## ZU ERSTELLEN
Beantworte anhand des Auszugs unten die drei Fragen und nummeriere die Antworten wie die Fragen.
1. Welches Aktenzeichen trägt das von der Klägerin erwähnte Urteil des BSG vom 14.11.2002?
2. Aus welchen Vorschriften folgt die Kostenentscheidung?
3. Welches Rechtsmittel hat das Gericht zugelassen?

Schließlich ergibt sich nichts anderes aus dem von der Klägerin erwähnten Urteil des BSG vom vom 14.11.2002 – B 13 RJ 47/01. Soweit das BSG erkannt hat, der Versicherte sei bei der Überprüfung der Ablehnung seines Rentenantrages so zu stellen, wie er bei richtiger Rechtsanwendung im Zeitpunkt der erstmaligen Bescheiderteilung gestanden hätte, besagt dies nichts zur Frage des Anspruchsausschlusses aus § 44 Abs. 4 SGB X, sondern allein dazu, welches Recht im Rahmen des Überprüfungsverfahrens anzuwenden ist, wenn es sich zwischenzeitlich zum Nachteil des Antragstellers geändert hat.

Die Kostenentscheidung folgt aus §§ 183, 193 SGG.

Das Gericht hat die Sprungrevision zugelassen, weil die Voraussetzungen aus §§ 161, 160 Abs. 2 Nr. 1 SGG erfüllt sind. Die Rechtssache hat grundsätzliche Bedeutung, weil die Rechtsfrage der rückwirkenden Leistungserbringung von Ghettorenten bei Überprüfungsanträgen, die auf die Rechtsprechungsänderung des BSG aus seinen Urteilen vom 02. und 03.06.2009 zurückgehen, bisher höchstrichterlich nicht geklärt und gleichzeitig eine Vielzahl von Rentenbeziehern hiervon betroffen ist, die zudem oft schon ein hohes Lebensalter erreicht haben.

## VERFÜGBARE DATEN
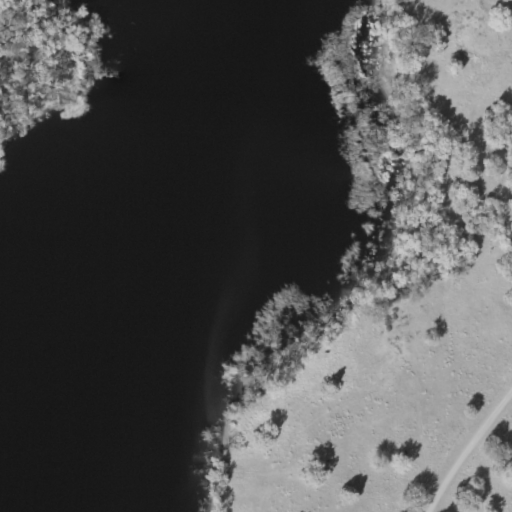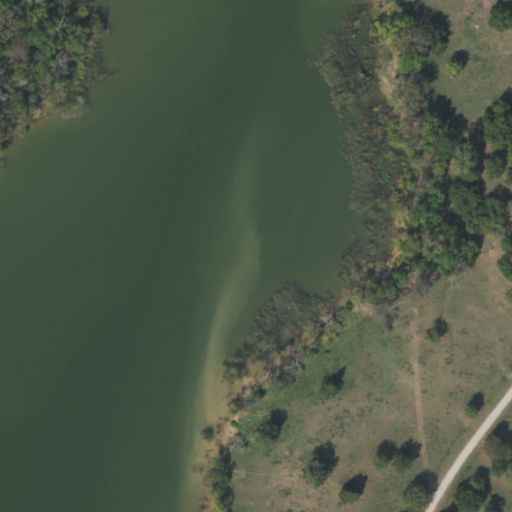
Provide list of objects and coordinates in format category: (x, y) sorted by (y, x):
road: (476, 150)
road: (466, 449)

## ERLEDIGTE AUFGABE
1. B 13 RJ 47/01
2. Aus §§ 183, 193 SGG.
3. Die Sprungrevision.